In practice, that estimates that this shielding can not calculated as mentioned produces effect like that, and this is because this radome has limited length.Although be appreciated that and use aluminium, also can use other material, for example copper with similar electrical characteristics as an example.

Referring to Fig. 3 A and Fig. 3 B, the variation of magnetic flux is in zone 15, and aims at the outer field direction shown in the arrow B o, and will be at these region generating eddy current.Therefore, along the length of radome 10 this radome 10 being cut on perpendicular to the direction of magnetic direction may be to the few of influence of this shielding character, shown in 16 among Fig. 3 B.Than a single-piece radome is assembled to this refrigeration machine branch sleeve around, by providing this radome with two or more parts, it is then just very simple to assemble this radome around this refrigeration machine branch sleeve 5.

Claims

1. cryogenic magnetic system, comprise the low-temperature (low temperature) vessel (1) that accommodates the magnet winding, surround the vacuum jacket (3) of this low-temperature (low temperature) vessel, and be contained in refrigeration machine (4) in this vacuum jacket at least in part, wherein, this refrigeration machine comprises at least one cooling class (24) and magnetic material (14), this magnetic material moves in the running of refrigeration machine, and be contained in the part (8) of refrigeration machine, it is characterized in that, this system also comprises electrically conductive shield (10), this electrically conductive shield is thermally coupled to a cooling class of this refrigeration machine, and is arranged to accommodate round this basically the refrigeration machine part (8) of mobile magnetic material.

2. cryogenic magnetic system according to claim 1, wherein, this refrigeration machine is a kind of two-stage refrigeration machine, and this electrically conductive shield centers on the second level (8) of this refrigeration machine basically.

3. cryogenic magnetic system according to claim 1 and 2, wherein, this refrigeration machine is a kind of GM type refrigeration machine, and this magnetic material (14) is a regenerator movably.

4. cryogenic magnetic system according to claim 3, wherein, this refrigeration machine is a kind of two-stage GM type refrigeration machine, and this magnetic material is this second level refrigeration machine.

5. according at preceding any described cryogenic magnetic system of claim, wherein, this refrigeration machine is accommodated in the refrigeration machine branch sleeve (5), described branch sleeve is in the space between this low-temperature (low temperature) vessel and this vacuum jacket basically, and this electrically conductive shield is positioned on the outside of this branch sleeve.

6. according at preceding any described cryogenic magnetic system of claim, wherein, the cooling segment of this refrigeration machine is exposed to the inside of this low-temperature (low temperature) vessel.

7. according at preceding any described cryogenic magnetic system of claim, wherein, the material that constitutes this electrically conductive shield is selected from: aluminium; Copper.

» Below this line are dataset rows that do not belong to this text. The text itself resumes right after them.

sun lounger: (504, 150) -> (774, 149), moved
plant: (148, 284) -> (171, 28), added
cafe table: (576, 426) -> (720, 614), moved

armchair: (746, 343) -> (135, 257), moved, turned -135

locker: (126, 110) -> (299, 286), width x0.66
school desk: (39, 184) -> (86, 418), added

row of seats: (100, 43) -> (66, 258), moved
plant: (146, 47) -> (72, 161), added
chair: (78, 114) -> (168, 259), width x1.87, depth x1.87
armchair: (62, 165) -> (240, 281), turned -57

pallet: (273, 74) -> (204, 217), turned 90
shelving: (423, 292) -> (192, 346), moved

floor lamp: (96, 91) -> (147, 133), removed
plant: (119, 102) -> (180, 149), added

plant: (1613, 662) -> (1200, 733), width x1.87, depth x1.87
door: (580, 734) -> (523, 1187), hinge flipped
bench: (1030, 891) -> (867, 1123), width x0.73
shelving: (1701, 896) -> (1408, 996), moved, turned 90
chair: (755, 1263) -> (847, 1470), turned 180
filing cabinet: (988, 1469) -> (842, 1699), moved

8. cryogenic magnetic system according to claim 7, wherein, the purity of this radome material is at least 99.999%.

9. according at preceding any described cryogenic magnetic system of claim, wherein, this radome comprises at least two building blocks, and described at least two building blocks are in place around this refrigeration machine assembling.

10. according at preceding any described cryogenic magnetic system of claim, basically as described and/or such as shown in drawings.